The problem began with the eShop, Nintendo’s digital distribution service for the 3DS, Wii U, and more recently, Switch. Among other things, the eShop allows users to download games, demos and other applications. However, when the 3DS was hacked, the store’s servers could be exploited to allow anyone to download games, whether they had previously bought them or not.
Enter ‘Freeshop‘, an open-source homebrew eShop alternative for the Nintendo 3DS which allows users to browse and install titles “they own” utilizing title keys/tickets. While this isn’t much a problem in its own right, Freeshop users (if they’re that way inclined) are able to exploit a weakness in the Nintendo authentication system.
After users have bought content, they’re able to use the eShop to re-download that content when required. This is made possible by the eShop keeping records of who bought what while placing the necessary credentials (a ticket/key) on the user’s machine. Freeshop, however, only looks for tickets on a user’s machine, which is a huge problem when tickets are freely available online for anyone to install.
The bottom line is that Freeshop (and other similar tools) allowed users to fool Nintendo’s system into believing that they had already purchased games, which then allowed them to download perfect copies directly from Nintendo’s own servers. In basic terms, Nintendo has been fueling piracy of its own games, and for some time now.
Yesterday, however, all that came to an end. On Twitter, ‘Matt’ (aka CheatFreak47) revealed that Nintendo had finally pulled the plug on the free-for-all.

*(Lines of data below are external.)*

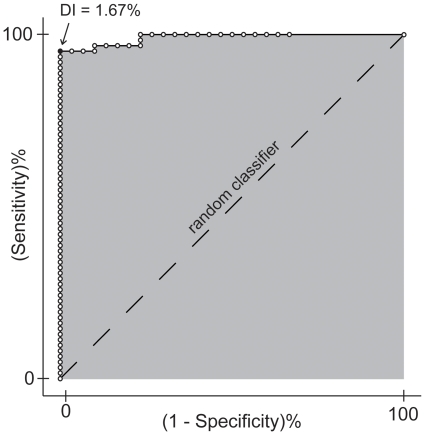
ROC analysis applied to the DI. ROC curve is depicted as a solid black line, interspersed by blank dots representing the values of sensitivity and specificity (repeatability) associated to single DI values.The optimal DI value of 1.67% computed according to the Younden index [34] is shown as a black dot. Dashed line represents the ROC curve of a random classifier. Gray-shaded region indicates the area under the curve.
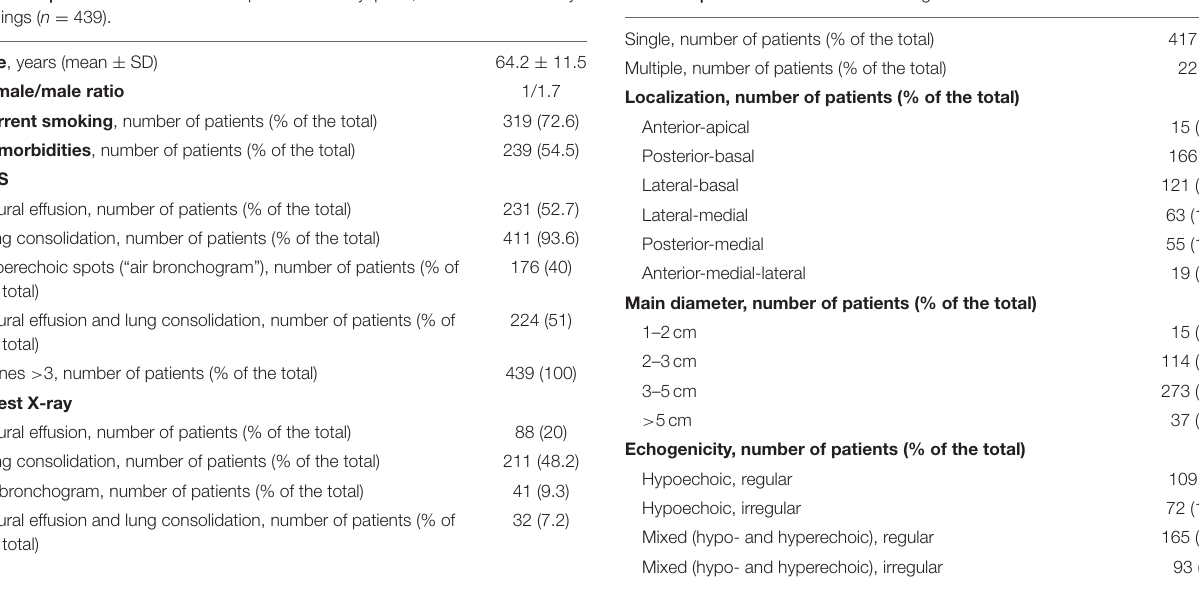
TABLE 2 | Ultrasound semeiotics of lung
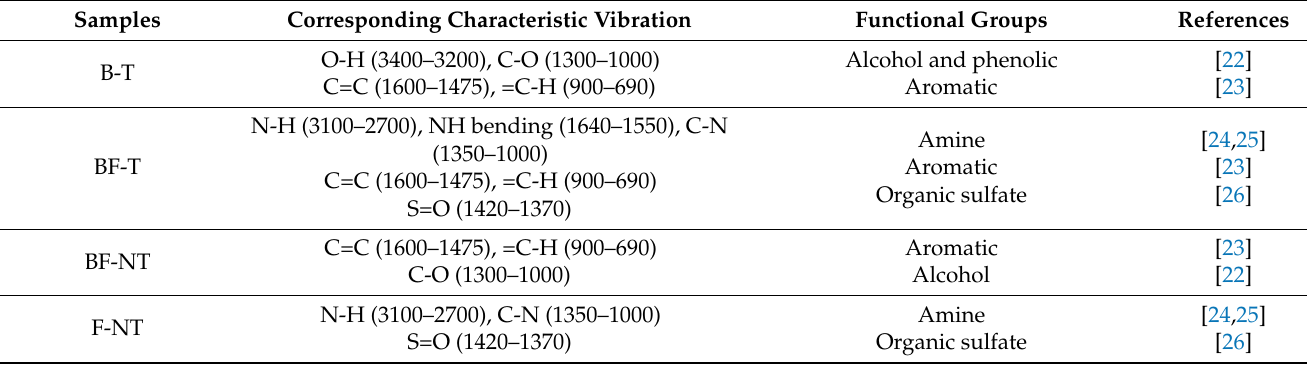
Figure 1. FTIR spectra of biochar tablets (B-T), biochar and fertilizer with (BF-T) and without tableting (BF-NT) as well as NPK fertilizer (F-NT). Table 2. FTIR wavenumber identification of biochar tablets (B-T), biochar and fertilizer with (BF-T) and without tableting (BF-NT) as well as NPK fertilizer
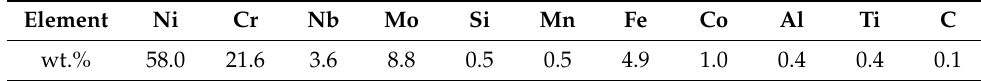
Table 1. Chemical composition of Inconel 625 feedstock.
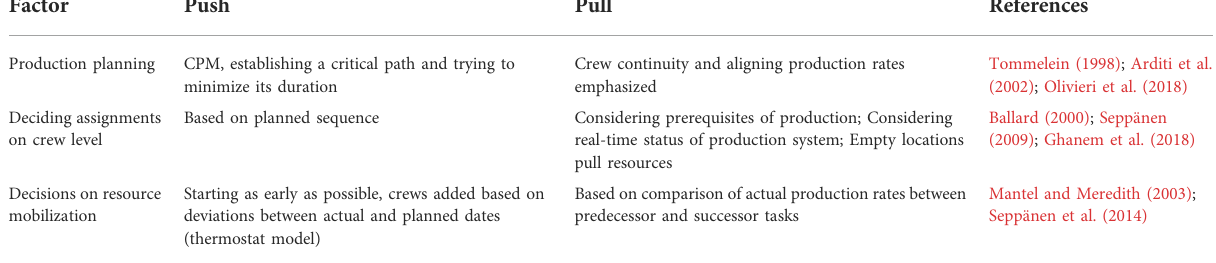
TABLE 1 Key differences between push and pull in construction projects. Factor Push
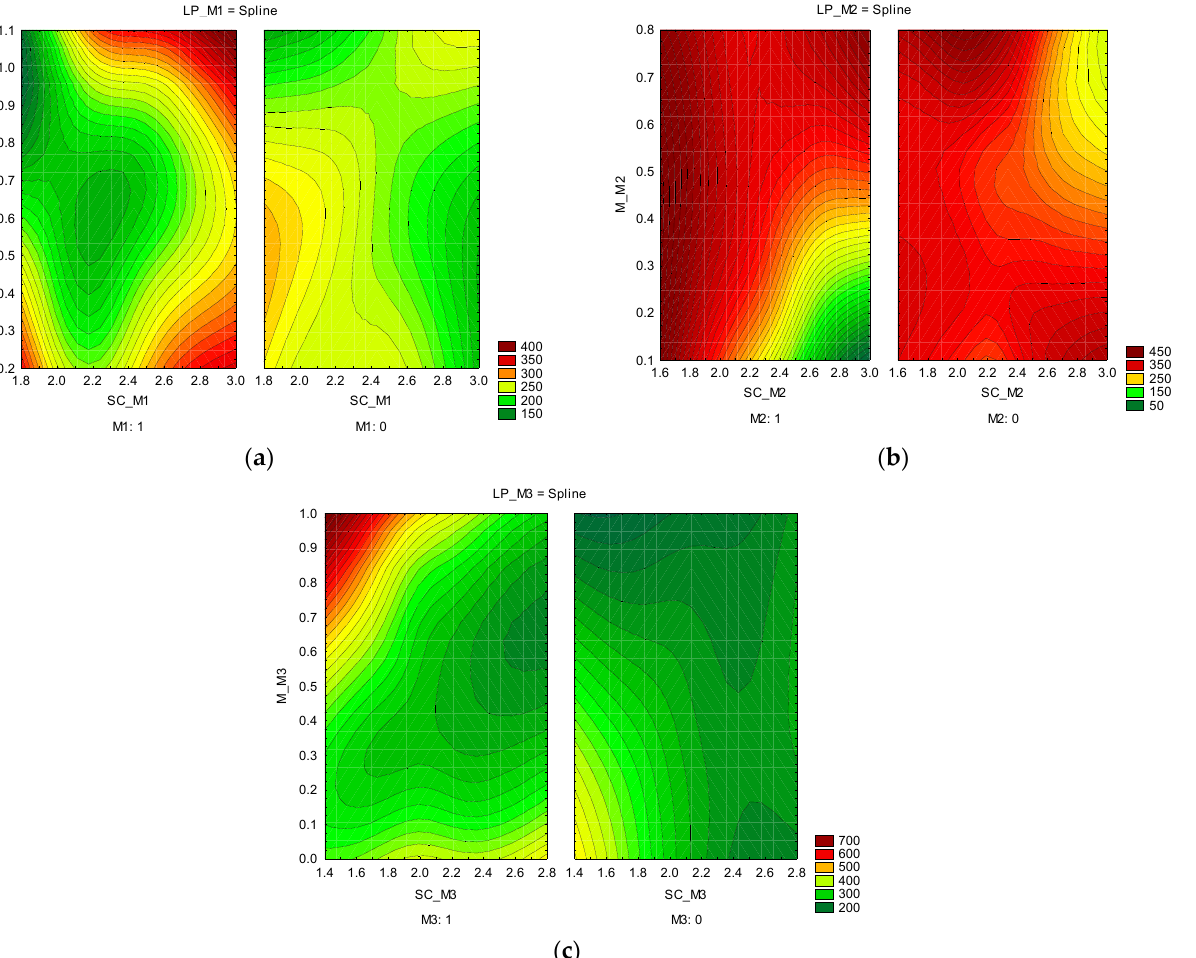
Figure 4. 3d-maps of the dependence of labor productivity (LP) on social capital (SC) and motiva- tion (M): ( a ) under the program M1 implementation, for the treatment group (M1:1) and the con- trol group (M1:0); ( b ) under the program M2 implementation, for the treatment group (M2:1) and the control group (M2:0); ( c ) under the program M3 implementation of the activity M3, for the treatment group (M3:1) and the control group (M3:0).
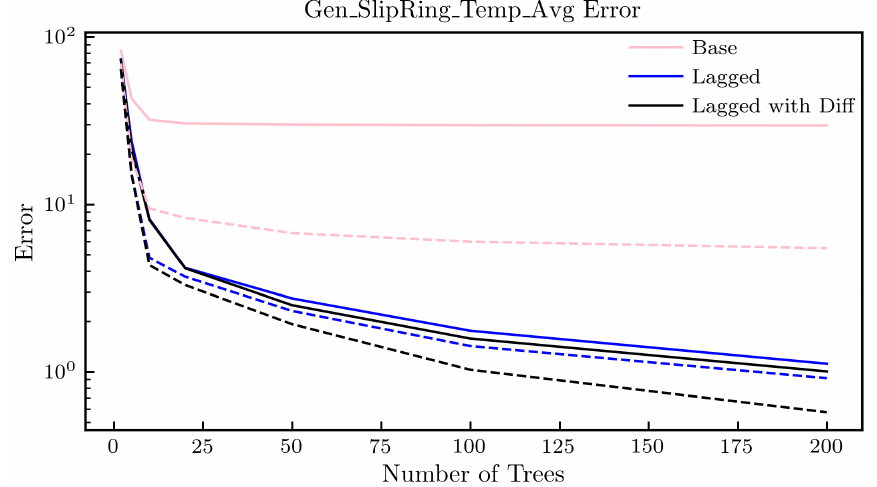
Figure 7. L-2 norm of the error of predicted generator slip ring temperature plotted as a function of trees in the random forest model (NBM-LI). The solid lines show the results associated with only using the generator speed and power produced. The dashed lines show the results associated with all SCADA signals, excluding the generator slip ring temperature. The different colors represent results associated with the baseline data set (without feature engineering), lagging the data set, and examining the ratio of current to previous signal values in addition to lagging the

Nintendo has enabled download authentication essentially every 3DS title on their CDN. Y'all know what this means… pic.twitter.com/Jhhf9PFrZl
— Matt (@Cheatfreak47) August 22, 2018
“For those seeking some elaboration, at around 1AM EST or so, Nintendo updated over 2800 3DS software titles on their CDN to require a valid ticket be received to download. Otherwise, the server will return a 403 (Forbidden) error when requesting downloads,” he added.
In a follow-up discussion on Reddit, CheatFreak47 put yet more meat on the bones.

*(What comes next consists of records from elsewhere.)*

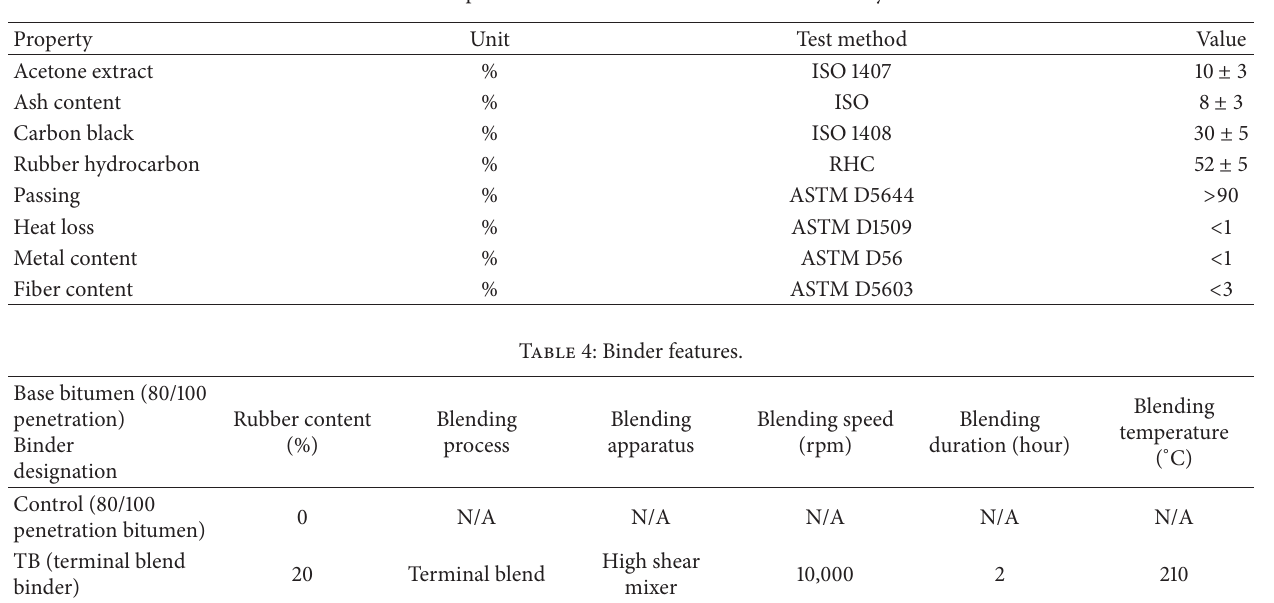
Table 3: Specification of crumb rubber used in this study.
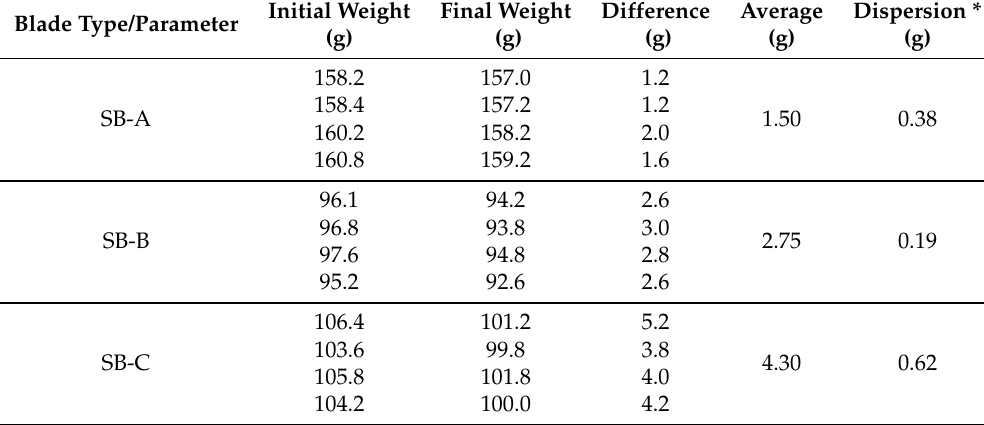
Table 4. Tool wear analyses by measuring the weight loss difference.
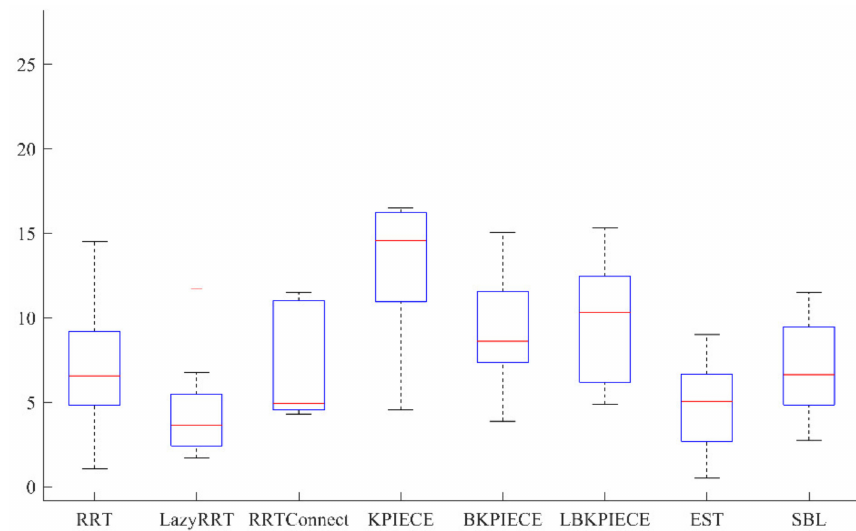
Figure 16. Path planning computation time (in seconds) of Prubot in test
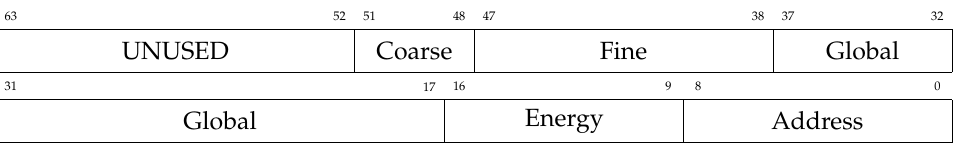
Figure 5. Dataframe of the the base output mode. Address [9 bits]: Address of the pixel. Energy [8 bits]: Number of hits received by that pixel since the last readout. Global [21 bits]: Timestamp of the system clock (250 MHz). Fine [10 bits]: TDC fine counter value. Coarse [4 bits]: TDC coarse counter value.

“The system they had in place relied on the contents on the eShop server being encrypted with a key that they would send only to consoles that had purchased the software – however, once the 3DS was completely hacked, this system made widespread piracy easy, since people would simply share the keys,” he said.
“With this new download authentication system, once you have been issued a ticket, your console must send the eShop server an encrypted copy of it to have it validated before you are authenticated to download.”

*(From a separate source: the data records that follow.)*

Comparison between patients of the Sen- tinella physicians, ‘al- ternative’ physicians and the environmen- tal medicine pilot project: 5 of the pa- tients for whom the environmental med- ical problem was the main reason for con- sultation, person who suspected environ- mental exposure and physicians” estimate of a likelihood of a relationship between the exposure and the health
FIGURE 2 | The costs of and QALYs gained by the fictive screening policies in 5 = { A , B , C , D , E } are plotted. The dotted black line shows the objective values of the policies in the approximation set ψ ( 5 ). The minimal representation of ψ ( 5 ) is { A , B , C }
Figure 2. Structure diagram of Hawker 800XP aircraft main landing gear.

Quite why it has taken Nintendo so long to plug this gaping hole isn’t clear. The gaming giant has been aware of the problem for years and in 2016 took direct action against Freeshop by targeting its Github repository with a DMCA takedown.
“The FreeShop application provided at infringes Nintendo’s copyrights, because the application circumvents Nintendo’s technological protection measures in violation of the Digital Millennium Copyright Act,” the original notice read.
The developer of Freeshop, known as TheCruel, wasn’t impressed with the takedown, noting that his software would only infringe if users chose to introduce their own tickets/keys.
“Fuck Nintendo,” he wrote.
“[Freeshop] only circumvents protections if people utilize title keys they did not purchase or obtain legally. If people illegally obtain the password/PINs of a person’s bank account, you can’t criticize the banking website for facilitating theft.”
Finally, while Nintendo has now fixed its own issues, that doesn’t mean that 3DS piracy has been brought to an end. The titles are readily available from many other sources, albeit with a slightly more difficult installation process.